Mike, I use the X-Acto for saw blades and chisel blades, but the Swann Morton for around 98% of other work. As mentioned, they are extremely strong, the handle being solid steel, and I've only ever broken a blade maybe twice in over forty years. And that was trying to do a job requiring a different tool, when the scalpel blade was blunt and crusted with burnt plastic !


----------



## mikewint (Sep 24, 2010)

airframe, i looked these up and those are the types i used though i not sure who made them any more. initially these were solid steel and had to be hand sharpened and stropped, toward the end of the '60s we were getting more of the disposable kind and i remember the plastic wearing, of course we really didn't dispose of them after one use. i'm going to order a set and we'll see. thanks for the advice


----------



## Wayne Little (Sep 25, 2010)

looney said:


> Keep in mind this is model NO1... be gentle



Oh, we will be gentle, one big happy family....look forward to some pics...


----------



## Airframes (Sep 25, 2010)

Mike - no plastic in the Swann Morton knives. They've been around since, I think, the late 1940s. I've certainly used them since the very early 60's, and my older brother did so in the 1950s. I can post a pic of mine, and the manufacturers details if it will help. There _are _some plastic / nylon handles around, which look the same style, but aren't the genuine article.


----------



## mikewint (Sep 26, 2010)

the plastic/nylon handles were meant to be disposable. since supples were almost always short we just used them over and over so it was our fault not the scalpel. as to the brand? i have no idea but these look pretty much the same


----------



## Airframes (Sep 26, 2010)

Ah, now I understand. I thought you meant you'd seen some today which were plastic. We used to have disposable ones in our medic packs too, again by Swann Morton.


----------



## looney (Sep 27, 2010)

Made some progress.. Bought me a cheap €20,- dremel lookalike (it works  so I'm happy enough) with some drills (0,6 till 2.3mm) drilled the holes in the wing for the MK 108 covers, and the hole for the SC50 wing bomracks. I glued the cockpit together. Drifitted fuselage and cockpit (seems to fit ok), added wings.... fits worse. Now I got to find some filler, haven't found a good cheap replacement yet. Any help on putty I'd apreciate.

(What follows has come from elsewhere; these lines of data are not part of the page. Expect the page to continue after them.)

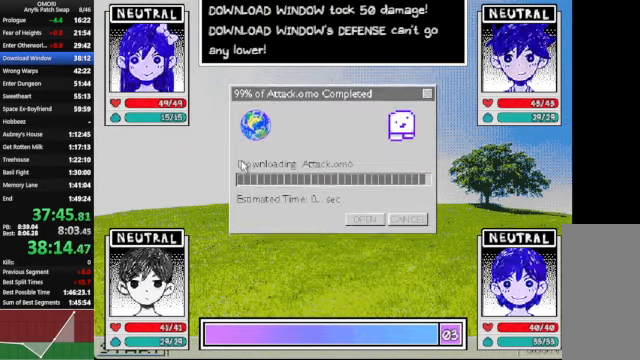
{"keys": ["z"], "events": []}
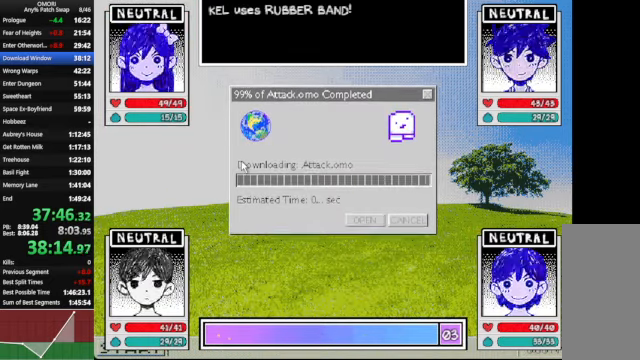
{"keys": ["z"], "events": []}
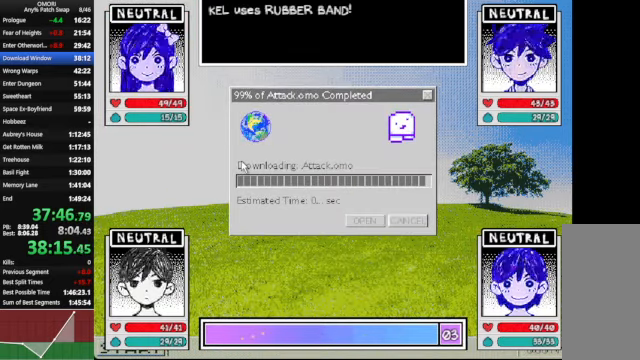
{"keys": ["z"], "events": []}
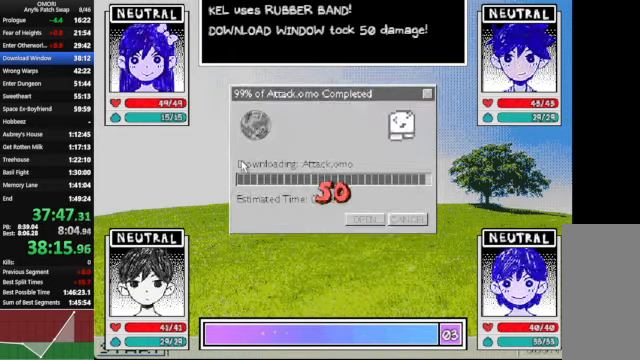
{"keys": ["z"], "events": []}
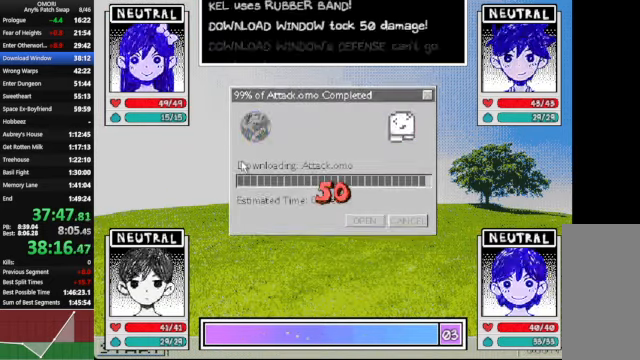
{"keys": ["z"], "events": []}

P.s. about the pictures, my parents forgot to give me the cable to connect it to the PC .
And I have no idea how the pictures I took came out.

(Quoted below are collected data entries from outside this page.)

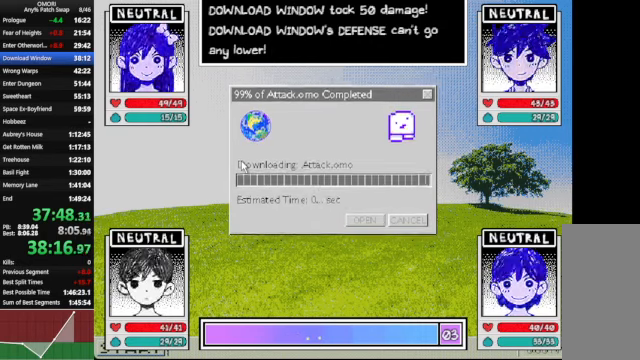
{"keys": ["z"], "events": []}
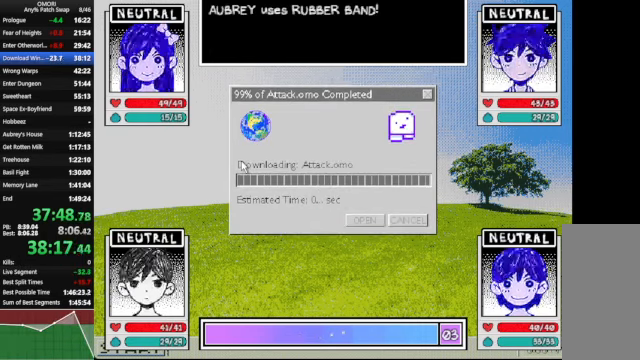
{"keys": ["z"], "events": []}
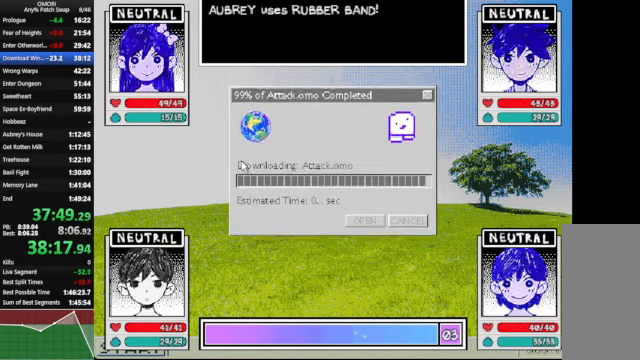
{"keys": ["z"], "events": []}
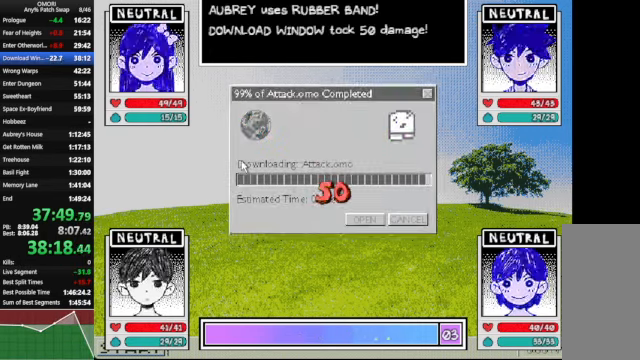
{"keys": ["z"], "events": []}
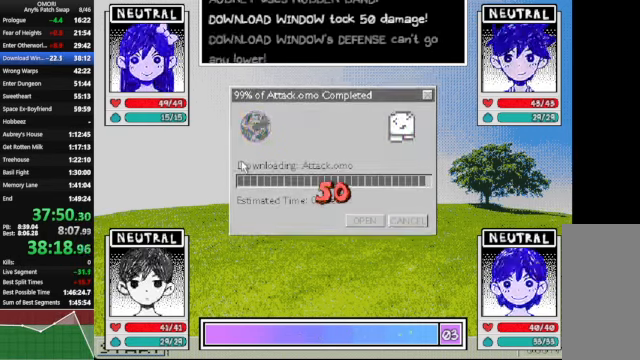
{"keys": ["z"], "events": []}
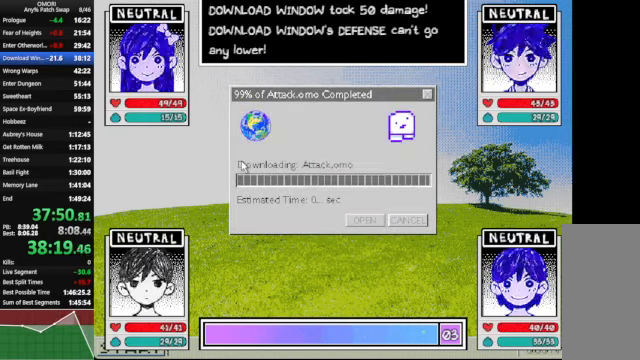
{"keys": ["z"], "events": []}
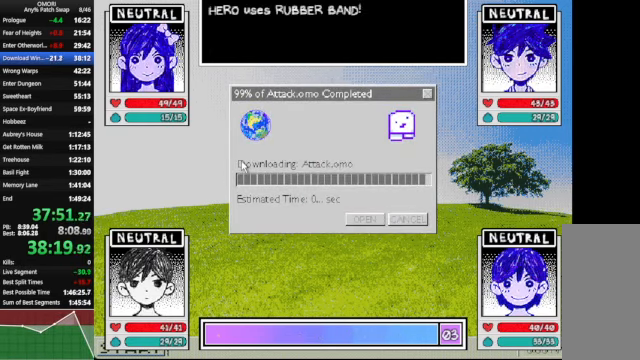
{"keys": ["z"], "events": []}
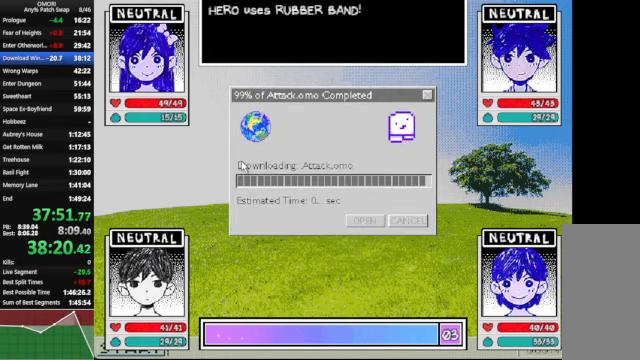
{"keys": ["z"], "events": []}
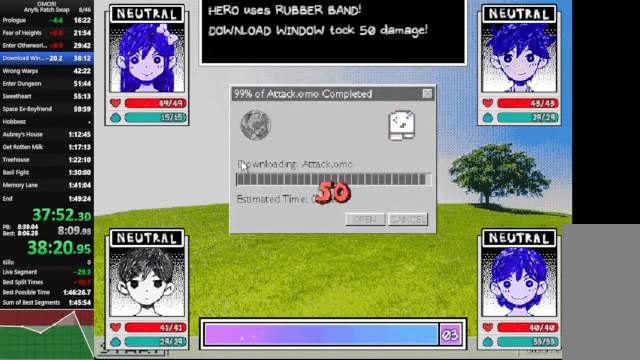
{"keys": ["z"], "events": []}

Found a cheap cutting mat with a knife so swan morton lost a customer for now. Kepe discussing them. I found I like this hobby, so I will invest more time and money into it.


----------



## mikewint (Sep 27, 2010)

Testors makes a fast drying contour putty which can be sanded or shaved with a knife


----------



## looney (Sep 27, 2010)

On a dutch forum they use the following: Carputty (alabastine brandname, water dilutable) and white woodglue. I think I'm goin to try that as it's much cheaper and easer to get than the miliput or revell putty


----------



## looney (Sep 28, 2010)

Bohoooo when trying to fit the fuselage to the wing assembly there is a gap of 1mm at the joints  Also cowling doesn't fit as good as it should be. A well need to practise filling also


----------



## mikewint (Sep 28, 2010)

looney, try to determine why there is such a gap. sometimes irregularities like flash are not all that apparent. also plastic parts can warp slightly out of shape. airframes has an excellent header pic showing a model being glued together fuselage and wings. note the tape. you may have to force the halves together and tape or rubber band them together until the glue dries. don't expect a precise fit from plastic. wings often have to be taped up or down to get the correct fit. again note airframes header pic. there are times when i've had to shave tabs or open holes to allow for a fit. plastic is plastic and shifts a bit as it forms. use putty only if all else fails


----------



## looney (Sep 28, 2010)

Checked the fit again, the wing consists of 3 pieces the complete lower section and the 2 top halves.. The shape from the front looks about correct (at least not wrong enough to account for the 1mm gap). So I sanded the fuselage to precise, or the kit has a flaw... in any case just place the wing and fill the gap is prolly the best fix. 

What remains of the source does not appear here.